**WHAT THE TASK REQUIRES**
Needed from the data below: all lines that contain the word "center".

**EXTRACTED RECORDS**
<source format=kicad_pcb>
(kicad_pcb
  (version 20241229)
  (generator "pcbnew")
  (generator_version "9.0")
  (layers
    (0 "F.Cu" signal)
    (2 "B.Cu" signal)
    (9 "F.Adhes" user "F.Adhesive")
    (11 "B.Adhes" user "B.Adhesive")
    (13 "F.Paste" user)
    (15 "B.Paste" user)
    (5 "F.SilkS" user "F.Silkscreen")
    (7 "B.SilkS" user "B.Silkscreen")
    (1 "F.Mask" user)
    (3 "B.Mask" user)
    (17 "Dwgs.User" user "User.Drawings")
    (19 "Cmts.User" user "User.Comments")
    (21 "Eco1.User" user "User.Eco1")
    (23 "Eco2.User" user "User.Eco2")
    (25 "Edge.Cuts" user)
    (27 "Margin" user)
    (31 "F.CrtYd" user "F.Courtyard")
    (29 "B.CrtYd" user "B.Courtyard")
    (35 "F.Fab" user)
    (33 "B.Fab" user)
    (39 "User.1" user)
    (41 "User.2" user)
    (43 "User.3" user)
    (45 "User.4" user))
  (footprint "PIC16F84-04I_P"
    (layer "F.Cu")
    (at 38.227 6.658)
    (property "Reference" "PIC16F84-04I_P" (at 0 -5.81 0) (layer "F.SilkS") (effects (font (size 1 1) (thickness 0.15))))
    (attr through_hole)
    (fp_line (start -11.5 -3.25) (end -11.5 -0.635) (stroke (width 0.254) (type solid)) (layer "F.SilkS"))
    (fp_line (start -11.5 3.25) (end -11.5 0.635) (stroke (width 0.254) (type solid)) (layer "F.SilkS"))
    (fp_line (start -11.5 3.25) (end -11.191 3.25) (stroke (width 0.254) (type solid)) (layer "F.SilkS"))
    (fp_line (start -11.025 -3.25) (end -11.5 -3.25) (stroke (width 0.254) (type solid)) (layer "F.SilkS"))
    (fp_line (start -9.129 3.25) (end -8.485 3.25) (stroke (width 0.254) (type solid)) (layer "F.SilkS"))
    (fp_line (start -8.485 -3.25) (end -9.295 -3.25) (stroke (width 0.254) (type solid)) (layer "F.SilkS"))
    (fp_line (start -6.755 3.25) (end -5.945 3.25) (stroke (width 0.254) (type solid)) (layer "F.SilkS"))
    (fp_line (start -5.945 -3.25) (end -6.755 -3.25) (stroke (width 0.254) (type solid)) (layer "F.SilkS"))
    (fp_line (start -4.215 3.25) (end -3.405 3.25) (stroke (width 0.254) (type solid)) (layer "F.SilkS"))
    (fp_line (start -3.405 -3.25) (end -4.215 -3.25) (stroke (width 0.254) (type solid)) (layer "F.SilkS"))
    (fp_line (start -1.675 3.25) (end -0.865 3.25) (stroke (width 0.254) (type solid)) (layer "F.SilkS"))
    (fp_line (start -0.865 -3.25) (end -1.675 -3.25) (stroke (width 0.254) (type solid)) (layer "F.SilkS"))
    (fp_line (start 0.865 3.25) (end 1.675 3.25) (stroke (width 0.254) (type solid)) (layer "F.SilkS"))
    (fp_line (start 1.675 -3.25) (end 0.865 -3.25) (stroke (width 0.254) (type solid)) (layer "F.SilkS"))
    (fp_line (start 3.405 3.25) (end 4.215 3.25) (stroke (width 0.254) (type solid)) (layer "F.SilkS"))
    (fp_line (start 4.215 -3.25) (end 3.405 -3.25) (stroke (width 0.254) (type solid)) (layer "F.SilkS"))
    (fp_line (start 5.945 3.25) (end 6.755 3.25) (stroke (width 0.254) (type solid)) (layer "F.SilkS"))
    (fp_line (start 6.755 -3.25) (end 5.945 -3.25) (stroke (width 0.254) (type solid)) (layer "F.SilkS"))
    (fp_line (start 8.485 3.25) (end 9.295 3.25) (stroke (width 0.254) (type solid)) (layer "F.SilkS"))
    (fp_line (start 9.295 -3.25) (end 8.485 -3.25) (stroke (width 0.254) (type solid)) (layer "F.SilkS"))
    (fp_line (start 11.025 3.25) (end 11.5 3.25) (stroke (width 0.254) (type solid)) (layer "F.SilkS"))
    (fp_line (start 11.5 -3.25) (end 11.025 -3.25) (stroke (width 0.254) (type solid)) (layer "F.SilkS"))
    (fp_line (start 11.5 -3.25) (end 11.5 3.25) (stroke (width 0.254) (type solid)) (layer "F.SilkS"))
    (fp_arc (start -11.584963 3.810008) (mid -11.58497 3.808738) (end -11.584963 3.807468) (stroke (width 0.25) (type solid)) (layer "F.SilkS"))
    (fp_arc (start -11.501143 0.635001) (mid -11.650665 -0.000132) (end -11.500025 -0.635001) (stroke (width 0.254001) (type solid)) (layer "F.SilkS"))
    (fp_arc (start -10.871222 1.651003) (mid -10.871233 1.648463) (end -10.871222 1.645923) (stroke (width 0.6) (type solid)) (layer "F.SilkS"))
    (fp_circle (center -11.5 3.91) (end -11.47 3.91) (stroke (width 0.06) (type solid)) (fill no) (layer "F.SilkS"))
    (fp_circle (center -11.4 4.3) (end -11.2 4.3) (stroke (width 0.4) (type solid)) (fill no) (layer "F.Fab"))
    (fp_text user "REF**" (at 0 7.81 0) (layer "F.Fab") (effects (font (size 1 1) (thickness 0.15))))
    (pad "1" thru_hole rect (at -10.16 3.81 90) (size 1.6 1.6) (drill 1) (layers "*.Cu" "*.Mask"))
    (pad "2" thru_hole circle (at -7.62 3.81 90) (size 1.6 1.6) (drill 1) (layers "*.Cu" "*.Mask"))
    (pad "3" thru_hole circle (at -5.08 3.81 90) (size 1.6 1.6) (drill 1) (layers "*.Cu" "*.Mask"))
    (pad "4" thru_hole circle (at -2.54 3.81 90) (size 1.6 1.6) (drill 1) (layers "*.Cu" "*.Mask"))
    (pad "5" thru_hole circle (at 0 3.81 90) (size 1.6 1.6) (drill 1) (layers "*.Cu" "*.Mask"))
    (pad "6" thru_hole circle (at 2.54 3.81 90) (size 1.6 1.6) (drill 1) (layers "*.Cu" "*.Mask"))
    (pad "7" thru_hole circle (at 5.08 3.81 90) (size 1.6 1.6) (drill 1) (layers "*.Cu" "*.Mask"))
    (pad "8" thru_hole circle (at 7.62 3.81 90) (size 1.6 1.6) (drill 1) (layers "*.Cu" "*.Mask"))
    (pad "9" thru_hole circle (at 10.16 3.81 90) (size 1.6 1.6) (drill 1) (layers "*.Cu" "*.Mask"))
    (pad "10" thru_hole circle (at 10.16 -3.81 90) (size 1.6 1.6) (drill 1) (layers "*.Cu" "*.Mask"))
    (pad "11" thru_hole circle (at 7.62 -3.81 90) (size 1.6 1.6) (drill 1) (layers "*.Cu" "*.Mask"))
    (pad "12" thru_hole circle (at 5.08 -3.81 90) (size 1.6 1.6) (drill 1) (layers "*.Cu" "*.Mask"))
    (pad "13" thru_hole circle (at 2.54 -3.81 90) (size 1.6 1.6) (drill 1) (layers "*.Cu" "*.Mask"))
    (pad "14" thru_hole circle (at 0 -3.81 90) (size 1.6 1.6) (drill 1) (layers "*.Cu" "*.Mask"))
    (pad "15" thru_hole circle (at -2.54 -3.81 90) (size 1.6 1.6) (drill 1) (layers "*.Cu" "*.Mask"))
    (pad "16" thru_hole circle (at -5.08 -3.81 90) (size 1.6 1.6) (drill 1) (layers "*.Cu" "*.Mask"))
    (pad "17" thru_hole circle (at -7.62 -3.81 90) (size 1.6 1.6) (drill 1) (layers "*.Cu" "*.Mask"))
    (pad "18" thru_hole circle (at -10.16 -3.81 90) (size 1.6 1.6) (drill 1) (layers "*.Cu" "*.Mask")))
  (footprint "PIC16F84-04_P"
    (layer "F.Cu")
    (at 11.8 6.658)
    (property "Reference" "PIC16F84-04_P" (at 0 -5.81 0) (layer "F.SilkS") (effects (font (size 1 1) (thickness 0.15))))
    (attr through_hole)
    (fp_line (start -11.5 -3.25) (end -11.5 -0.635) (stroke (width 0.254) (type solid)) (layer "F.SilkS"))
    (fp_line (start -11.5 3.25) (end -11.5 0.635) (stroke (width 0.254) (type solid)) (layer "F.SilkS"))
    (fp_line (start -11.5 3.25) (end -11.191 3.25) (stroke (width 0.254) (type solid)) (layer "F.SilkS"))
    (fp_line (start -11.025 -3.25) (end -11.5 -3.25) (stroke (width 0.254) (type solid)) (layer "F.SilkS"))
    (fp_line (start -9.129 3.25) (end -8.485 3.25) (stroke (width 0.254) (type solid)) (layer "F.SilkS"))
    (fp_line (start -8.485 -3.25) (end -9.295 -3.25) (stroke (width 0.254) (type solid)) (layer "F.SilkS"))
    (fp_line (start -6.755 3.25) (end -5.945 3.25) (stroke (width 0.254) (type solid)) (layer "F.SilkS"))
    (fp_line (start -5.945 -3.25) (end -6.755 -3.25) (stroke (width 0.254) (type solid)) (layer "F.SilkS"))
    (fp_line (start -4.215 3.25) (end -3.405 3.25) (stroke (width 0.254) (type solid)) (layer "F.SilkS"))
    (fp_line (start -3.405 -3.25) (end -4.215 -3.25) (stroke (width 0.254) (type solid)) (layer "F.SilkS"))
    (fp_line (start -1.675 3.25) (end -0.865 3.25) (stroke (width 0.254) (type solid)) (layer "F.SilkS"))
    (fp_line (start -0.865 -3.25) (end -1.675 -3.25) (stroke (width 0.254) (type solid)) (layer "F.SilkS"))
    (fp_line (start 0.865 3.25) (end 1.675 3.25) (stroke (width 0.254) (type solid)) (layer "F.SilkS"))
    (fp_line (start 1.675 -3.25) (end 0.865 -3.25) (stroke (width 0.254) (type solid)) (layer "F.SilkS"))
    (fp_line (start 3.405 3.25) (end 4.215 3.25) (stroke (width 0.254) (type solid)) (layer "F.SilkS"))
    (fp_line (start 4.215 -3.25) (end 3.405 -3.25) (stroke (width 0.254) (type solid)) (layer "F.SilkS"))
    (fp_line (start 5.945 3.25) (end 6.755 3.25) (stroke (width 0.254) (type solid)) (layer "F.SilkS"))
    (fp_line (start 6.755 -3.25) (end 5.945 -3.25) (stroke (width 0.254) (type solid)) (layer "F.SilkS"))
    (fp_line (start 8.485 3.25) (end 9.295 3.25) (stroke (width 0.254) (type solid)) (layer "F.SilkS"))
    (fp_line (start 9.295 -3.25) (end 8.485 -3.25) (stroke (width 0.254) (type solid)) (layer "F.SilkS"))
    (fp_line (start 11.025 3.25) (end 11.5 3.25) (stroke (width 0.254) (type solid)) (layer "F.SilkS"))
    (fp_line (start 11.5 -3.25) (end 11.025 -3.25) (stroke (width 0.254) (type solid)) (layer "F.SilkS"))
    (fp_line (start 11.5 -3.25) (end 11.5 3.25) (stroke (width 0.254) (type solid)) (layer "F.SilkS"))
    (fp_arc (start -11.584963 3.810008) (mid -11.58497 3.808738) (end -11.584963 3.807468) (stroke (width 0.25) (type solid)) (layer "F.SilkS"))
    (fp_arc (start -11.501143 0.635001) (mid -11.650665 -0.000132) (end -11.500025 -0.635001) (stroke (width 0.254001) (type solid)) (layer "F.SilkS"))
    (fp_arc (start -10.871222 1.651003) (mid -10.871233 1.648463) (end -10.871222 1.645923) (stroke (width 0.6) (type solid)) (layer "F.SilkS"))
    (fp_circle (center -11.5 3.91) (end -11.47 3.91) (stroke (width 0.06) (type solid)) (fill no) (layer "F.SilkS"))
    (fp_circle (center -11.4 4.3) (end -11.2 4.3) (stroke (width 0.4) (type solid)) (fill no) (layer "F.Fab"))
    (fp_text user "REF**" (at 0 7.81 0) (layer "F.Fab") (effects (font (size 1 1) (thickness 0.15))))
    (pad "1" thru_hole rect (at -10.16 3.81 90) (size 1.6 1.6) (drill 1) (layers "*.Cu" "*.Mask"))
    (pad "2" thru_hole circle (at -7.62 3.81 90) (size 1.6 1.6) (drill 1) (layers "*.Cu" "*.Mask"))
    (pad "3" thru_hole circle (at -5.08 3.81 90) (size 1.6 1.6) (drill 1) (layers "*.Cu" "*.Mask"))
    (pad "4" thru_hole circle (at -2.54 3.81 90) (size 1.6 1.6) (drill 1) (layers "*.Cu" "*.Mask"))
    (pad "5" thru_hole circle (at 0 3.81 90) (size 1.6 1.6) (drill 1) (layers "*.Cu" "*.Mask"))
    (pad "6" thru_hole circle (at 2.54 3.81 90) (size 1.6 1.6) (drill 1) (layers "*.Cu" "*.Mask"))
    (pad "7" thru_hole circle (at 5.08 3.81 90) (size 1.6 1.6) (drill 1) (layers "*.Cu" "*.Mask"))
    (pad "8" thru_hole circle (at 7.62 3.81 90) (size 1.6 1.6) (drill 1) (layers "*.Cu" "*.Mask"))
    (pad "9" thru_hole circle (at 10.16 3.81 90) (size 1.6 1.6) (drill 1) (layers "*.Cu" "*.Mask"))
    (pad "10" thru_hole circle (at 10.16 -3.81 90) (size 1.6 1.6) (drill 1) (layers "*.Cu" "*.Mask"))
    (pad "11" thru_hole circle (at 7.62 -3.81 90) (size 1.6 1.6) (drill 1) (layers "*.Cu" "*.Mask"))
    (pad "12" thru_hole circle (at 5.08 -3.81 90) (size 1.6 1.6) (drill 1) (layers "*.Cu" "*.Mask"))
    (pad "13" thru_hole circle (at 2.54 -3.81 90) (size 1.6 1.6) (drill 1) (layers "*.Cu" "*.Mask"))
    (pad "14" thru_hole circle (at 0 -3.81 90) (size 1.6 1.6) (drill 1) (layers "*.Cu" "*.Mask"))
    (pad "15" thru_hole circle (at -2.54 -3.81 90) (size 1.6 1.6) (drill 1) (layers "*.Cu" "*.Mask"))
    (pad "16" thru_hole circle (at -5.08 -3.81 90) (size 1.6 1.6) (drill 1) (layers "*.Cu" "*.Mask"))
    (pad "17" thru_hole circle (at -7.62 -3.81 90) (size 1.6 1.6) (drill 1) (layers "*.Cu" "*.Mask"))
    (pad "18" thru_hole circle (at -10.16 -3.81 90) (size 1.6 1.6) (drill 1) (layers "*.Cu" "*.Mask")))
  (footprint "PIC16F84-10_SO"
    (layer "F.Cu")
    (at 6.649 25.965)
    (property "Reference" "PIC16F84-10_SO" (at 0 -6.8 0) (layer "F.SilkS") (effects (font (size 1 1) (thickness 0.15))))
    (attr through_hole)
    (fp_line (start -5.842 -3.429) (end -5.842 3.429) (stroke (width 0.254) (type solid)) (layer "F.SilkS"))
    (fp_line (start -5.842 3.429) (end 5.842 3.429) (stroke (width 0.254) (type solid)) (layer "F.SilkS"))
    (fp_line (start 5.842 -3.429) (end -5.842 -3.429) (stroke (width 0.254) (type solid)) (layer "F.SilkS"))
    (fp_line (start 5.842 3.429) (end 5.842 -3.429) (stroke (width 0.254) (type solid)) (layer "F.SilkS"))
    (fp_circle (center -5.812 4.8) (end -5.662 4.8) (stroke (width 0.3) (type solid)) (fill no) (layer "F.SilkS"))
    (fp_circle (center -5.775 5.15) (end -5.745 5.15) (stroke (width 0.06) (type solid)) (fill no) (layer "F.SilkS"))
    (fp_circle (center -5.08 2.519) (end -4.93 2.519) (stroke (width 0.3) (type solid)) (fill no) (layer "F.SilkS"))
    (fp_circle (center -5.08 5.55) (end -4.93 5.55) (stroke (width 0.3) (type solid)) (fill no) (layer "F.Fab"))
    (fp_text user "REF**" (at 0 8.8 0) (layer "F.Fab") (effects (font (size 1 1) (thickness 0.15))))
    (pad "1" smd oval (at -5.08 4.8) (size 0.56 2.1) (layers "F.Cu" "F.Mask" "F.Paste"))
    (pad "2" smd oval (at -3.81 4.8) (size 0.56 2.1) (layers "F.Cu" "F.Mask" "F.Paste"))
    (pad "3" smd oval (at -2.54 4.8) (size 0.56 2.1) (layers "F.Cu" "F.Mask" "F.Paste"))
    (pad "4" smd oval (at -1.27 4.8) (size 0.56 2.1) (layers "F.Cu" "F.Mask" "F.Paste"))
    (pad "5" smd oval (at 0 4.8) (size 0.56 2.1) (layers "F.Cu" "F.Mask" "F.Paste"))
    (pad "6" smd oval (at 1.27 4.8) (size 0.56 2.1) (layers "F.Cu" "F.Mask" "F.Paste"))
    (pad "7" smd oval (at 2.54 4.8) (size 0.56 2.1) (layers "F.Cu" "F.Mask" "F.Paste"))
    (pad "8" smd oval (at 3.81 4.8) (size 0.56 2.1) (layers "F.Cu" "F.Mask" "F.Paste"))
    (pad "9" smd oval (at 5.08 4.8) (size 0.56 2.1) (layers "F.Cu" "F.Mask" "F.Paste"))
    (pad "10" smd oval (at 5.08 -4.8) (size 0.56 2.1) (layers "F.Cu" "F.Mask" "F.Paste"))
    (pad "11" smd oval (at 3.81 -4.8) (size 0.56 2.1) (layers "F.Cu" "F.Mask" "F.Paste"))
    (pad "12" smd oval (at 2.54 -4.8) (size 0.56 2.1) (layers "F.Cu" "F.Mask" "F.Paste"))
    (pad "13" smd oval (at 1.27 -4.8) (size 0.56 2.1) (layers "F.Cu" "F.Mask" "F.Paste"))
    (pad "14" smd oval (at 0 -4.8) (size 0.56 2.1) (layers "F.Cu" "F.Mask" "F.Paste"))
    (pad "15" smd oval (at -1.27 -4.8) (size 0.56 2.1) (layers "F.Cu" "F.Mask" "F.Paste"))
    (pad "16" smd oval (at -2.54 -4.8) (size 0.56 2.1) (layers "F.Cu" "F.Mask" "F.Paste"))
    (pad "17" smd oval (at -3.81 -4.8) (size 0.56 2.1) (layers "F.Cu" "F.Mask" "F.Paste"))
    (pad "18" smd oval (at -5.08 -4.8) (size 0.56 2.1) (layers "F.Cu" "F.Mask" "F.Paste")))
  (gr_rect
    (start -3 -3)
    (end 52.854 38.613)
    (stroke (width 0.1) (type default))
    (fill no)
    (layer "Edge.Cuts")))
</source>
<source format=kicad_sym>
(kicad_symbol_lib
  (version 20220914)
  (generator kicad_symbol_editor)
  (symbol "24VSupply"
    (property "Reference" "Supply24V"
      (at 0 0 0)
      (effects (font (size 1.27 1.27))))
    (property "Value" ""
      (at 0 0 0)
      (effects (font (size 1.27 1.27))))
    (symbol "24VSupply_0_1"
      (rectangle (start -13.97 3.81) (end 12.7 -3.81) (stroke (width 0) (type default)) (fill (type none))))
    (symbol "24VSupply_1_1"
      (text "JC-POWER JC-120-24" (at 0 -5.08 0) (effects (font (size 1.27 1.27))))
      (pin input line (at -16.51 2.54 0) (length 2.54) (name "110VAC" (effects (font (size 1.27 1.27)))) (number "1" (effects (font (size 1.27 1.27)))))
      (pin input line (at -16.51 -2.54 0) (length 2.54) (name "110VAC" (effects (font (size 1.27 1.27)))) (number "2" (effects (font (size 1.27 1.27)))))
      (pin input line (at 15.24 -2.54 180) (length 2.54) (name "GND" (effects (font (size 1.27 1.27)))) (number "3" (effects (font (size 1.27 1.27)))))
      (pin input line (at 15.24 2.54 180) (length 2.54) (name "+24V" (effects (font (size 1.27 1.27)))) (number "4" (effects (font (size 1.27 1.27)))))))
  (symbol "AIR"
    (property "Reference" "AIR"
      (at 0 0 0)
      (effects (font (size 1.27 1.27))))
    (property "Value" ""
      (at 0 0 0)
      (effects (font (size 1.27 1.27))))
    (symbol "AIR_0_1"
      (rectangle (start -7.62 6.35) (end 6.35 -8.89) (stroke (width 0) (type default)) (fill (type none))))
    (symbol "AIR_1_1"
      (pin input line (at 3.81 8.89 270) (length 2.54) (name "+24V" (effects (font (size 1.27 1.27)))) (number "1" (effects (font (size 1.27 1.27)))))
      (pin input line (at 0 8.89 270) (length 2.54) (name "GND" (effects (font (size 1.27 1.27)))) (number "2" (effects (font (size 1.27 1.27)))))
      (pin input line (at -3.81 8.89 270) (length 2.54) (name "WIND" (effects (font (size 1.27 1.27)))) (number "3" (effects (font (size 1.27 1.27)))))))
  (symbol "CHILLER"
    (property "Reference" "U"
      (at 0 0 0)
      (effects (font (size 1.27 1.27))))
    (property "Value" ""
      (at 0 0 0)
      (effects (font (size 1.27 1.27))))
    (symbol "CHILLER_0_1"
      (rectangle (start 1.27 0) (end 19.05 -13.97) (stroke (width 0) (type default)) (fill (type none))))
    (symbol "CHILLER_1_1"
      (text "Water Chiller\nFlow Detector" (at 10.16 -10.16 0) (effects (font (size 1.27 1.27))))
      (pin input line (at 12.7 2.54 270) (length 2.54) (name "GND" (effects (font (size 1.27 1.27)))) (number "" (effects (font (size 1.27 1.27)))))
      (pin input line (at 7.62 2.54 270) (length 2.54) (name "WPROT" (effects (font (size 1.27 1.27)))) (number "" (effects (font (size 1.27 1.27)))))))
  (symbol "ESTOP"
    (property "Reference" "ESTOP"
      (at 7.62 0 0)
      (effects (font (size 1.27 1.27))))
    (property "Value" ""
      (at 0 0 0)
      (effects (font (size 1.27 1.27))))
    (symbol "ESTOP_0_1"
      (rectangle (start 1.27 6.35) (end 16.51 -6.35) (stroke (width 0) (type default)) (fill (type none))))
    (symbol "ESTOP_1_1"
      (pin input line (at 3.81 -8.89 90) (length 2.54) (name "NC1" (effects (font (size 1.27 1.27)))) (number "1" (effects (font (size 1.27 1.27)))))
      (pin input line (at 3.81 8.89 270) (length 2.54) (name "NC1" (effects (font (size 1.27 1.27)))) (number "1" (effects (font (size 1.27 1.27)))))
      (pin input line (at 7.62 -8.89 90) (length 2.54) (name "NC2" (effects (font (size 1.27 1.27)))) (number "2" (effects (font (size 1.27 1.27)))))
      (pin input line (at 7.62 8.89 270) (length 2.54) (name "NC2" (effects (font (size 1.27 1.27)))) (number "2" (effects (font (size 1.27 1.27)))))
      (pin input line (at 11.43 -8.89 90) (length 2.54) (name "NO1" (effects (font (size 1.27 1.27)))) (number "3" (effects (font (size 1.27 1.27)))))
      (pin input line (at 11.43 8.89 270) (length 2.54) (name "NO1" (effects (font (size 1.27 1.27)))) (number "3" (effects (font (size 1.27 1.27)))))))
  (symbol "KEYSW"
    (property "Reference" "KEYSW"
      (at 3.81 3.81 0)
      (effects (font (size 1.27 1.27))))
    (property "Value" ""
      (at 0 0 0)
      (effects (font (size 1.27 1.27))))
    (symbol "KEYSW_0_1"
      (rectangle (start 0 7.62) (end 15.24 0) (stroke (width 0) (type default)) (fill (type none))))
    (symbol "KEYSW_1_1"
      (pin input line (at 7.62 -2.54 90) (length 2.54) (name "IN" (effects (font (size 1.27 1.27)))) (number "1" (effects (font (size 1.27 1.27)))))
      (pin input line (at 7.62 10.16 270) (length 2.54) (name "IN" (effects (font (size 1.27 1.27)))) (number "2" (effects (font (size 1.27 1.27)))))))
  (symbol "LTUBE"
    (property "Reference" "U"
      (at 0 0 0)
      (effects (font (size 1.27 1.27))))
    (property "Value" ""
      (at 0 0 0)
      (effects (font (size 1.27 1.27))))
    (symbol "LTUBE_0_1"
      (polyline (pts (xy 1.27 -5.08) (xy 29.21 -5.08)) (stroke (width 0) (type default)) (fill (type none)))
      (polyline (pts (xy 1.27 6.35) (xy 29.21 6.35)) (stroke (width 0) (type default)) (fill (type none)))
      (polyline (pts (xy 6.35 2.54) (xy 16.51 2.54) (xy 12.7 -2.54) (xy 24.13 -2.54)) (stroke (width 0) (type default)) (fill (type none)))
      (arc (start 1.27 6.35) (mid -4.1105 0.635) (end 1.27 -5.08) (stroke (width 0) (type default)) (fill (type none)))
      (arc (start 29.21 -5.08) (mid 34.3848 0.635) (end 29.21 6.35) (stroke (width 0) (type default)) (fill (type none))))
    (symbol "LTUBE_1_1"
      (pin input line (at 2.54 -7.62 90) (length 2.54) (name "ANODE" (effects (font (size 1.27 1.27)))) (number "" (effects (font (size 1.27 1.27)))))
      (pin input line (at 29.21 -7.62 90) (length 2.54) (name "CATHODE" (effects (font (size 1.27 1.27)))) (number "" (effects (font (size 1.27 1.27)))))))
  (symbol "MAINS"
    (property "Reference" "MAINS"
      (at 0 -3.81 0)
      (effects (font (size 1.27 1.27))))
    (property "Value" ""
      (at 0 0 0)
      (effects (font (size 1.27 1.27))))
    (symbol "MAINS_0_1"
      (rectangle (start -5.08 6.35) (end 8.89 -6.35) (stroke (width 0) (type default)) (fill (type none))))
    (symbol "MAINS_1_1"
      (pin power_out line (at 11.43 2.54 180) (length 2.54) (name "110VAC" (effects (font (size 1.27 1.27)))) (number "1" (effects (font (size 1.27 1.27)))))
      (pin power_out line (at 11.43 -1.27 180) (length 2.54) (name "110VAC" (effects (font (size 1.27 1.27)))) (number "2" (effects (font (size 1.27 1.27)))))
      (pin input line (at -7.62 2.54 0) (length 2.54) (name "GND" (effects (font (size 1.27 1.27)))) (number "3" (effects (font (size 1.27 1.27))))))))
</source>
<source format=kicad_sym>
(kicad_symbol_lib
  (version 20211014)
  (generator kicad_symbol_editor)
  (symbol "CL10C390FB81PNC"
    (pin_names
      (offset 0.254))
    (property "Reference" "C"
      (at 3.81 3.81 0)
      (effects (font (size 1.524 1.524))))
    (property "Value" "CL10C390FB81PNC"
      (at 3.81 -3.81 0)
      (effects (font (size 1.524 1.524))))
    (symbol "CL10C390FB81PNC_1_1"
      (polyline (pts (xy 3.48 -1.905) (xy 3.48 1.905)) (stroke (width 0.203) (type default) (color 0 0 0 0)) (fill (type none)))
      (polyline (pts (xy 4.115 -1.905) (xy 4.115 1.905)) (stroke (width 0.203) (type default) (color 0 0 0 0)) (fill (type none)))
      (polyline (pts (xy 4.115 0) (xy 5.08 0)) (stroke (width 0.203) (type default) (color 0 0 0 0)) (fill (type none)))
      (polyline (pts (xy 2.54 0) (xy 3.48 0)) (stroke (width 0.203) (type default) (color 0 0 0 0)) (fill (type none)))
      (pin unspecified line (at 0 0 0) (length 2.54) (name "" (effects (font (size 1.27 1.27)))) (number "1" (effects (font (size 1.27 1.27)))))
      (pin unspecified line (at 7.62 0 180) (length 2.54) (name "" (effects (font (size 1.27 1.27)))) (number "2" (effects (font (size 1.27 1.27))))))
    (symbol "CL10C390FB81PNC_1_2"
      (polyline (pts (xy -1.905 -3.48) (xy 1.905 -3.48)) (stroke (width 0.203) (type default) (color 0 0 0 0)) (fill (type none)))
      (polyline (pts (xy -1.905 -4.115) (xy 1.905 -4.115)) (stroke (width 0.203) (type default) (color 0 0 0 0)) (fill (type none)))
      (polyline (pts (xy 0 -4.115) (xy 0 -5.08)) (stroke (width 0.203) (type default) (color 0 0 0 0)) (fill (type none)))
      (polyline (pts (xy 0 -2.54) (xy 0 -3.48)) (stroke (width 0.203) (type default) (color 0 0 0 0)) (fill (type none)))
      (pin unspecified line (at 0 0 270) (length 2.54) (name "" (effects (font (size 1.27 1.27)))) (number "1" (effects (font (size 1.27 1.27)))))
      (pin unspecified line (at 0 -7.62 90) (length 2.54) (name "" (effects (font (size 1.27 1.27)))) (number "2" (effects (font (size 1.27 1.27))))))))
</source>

**COMPLETED EXERCISE**
    (fp_circle (center -11.5 3.91) (end -11.47 3.91) (stroke (width 0.06) (type solid)) (fill no) (layer "F.SilkS"))
    (fp_circle (center -11.4 4.3) (end -11.2 4.3) (stroke (width 0.4) (type solid)) (fill no) (layer "F.Fab"))
    (fp_circle (center -11.5 3.91) (end -11.47 3.91) (stroke (width 0.06) (type solid)) (fill no) (layer "F.SilkS"))
    (fp_circle (center -11.4 4.3) (end -11.2 4.3) (stroke (width 0.4) (type solid)) (fill no) (layer "F.Fab"))
    (fp_circle (center -5.812 4.8) (end -5.662 4.8) (stroke (width 0.3) (type solid)) (fill no) (layer "F.SilkS"))
    (fp_circle (center -5.775 5.15) (end -5.745 5.15) (stroke (width 0.06) (type solid)) (fill no) (layer "F.SilkS"))
    (fp_circle (center -5.08 2.519) (end -4.93 2.519) (stroke (width 0.3) (type solid)) (fill no) (layer "F.SilkS"))
    (fp_circle (center -5.08 5.55) (end -4.93 5.55) (stroke (width 0.3) (type solid)) (fill no) (layer "F.Fab"))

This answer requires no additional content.